Майор встал. Все поднялись, чокнулись с серьезными лицами. Может быть даже слишком серьезными. Горчаков улыбнулся про себя. Он бы выпил, конечно, под такую закуску и с таким видом за окном, но не с этими высокопоставленными шестерками. Боровицкого жалко было, нынешний начальник 503-й был неглупый мужик.
Поезд остановился. Впереди небольшая бригада женщин расчищала от снега и чинила просевшее полотно. Все были в обычных, тех же, что и у мужчин, черных ватных штанах, телогрейках и серых валенках. Большинство в шапках-ушанках и только одна – в белом вязаном пуховом платке и белых подшитых валенках. Это была красивая, лет тридцати женщина, такая красивая, что странно и встретить ее было здесь. Она была бригадиршей. Начальство спрыгивало с подножки в глубокий снег. Две женщины с лопатами, одна совсем пожилая, в матери годилась офицерам, подошли и стали чистить площадку.
Женщины на полотне торопились, подваживали просевшие шпалы вместе с рельсами, гроздьями висли на длинных и толстых вагах, рычагом приподнимая полотно. Другие бригадницы подсыпали песок, который тут же застывал комьями на морозе. Две пожилые тетки грели этот песок на костре в металлическом коробе. Чуть дальше несколько женщин забивали костыли в промороженные шпалы. Увидев высыпавшее начальство, лагерницы начали охорашиваться, поднимали ушанки, перевязывали сбившиеся платки. Вскоре и соленые шутки послышались. Мужчины, закуривая, подтягивались к работающим.
– Вот, Александр Петрович, это называется вага, – московский полковник показывал на шестиметровое бревно, которым бабы поднимали путь. Он обращался к лысому капитану, инспектирующему культурно-воспитательные части, на самом же деле говорил громко, чтобы слышали женщины. – А это – «мальчик»! – он указывал на чурбак, на который опиралась вага, превращаясь в мощный рычаг.
– Мальчики у мужиков в штанах! А это чурбан-чурбачок! – громко сострила одна из баб с прокуренным коричневым лицом. Женщины весело засмеялись.
– Здравствуйте, граждане женщины! Шутки шутим – настроение хорошее!
– Здравствуй, Воронина! – поздоровался полковник Боровицкий с красоткой-бригадиршей. Он знал почти всех своих начальников, включая бригадиров, по имени.
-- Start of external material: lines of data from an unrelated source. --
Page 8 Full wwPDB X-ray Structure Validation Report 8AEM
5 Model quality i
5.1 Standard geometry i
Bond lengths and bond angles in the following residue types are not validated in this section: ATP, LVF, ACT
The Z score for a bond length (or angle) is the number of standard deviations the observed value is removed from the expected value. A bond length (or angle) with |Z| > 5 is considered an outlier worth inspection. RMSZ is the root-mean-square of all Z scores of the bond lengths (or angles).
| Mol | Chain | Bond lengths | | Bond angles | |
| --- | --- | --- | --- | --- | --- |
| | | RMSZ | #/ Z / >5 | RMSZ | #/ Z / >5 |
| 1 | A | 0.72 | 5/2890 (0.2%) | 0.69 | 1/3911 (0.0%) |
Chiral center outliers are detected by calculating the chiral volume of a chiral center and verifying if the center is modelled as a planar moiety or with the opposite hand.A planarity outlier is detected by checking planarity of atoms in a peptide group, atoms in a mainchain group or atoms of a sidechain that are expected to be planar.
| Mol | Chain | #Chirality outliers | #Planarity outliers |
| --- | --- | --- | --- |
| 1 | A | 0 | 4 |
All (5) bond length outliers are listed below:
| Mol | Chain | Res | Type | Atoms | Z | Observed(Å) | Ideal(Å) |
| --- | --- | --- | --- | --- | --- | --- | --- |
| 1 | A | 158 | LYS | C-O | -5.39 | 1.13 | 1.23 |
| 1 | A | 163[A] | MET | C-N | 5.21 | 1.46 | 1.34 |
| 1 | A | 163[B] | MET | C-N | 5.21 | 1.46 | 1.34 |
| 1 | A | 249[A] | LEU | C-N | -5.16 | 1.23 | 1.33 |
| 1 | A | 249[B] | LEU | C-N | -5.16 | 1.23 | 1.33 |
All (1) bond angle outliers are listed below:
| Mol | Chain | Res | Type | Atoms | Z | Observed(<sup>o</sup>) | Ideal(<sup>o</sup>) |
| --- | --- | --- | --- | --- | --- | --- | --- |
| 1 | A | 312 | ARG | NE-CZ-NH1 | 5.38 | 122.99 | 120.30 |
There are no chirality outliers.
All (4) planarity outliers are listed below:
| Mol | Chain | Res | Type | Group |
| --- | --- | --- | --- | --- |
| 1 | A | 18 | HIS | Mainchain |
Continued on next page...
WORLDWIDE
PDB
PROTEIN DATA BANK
– Здравия желаем, гражданин начальник! – весело ответила Воронина. – Сейчас поедете, тут метров десять всего, думали успеем.
– Странно, такой мороз, а просело? – подошел с «умным» вопросом полковник. Он дымил вкусной московской папиросой и разглядывал Воронину с понятным интересом.
Да и другие краснощекие от коньяка проверяющие улыбались значительно и не отводили от нее глаз. «Красота – страшная сила!» – пробурчал кто-то из девчат, висящих на вагах. Остальные рассмеялись, кто-то и сорвался с ваги, полотно опустилось, и женщины, подсыпавшие и трамбовавшие песок, заматерились, не стесняясь начальства.
– Угостите папироской, гражданин начальник! – попросила Воронина, не обращаясь ни к кому конкретно, на всех поровну деля блестящий черный взгляд.
Офицеры потянулись за портсигарами, раскрыли. Настя снисходительно кокетничала, притворно удивлялась мужской щедрости, хотя не впервые это проделывала, и, «чтобы не обидеть!», по одной, по две папироски взяла у всех.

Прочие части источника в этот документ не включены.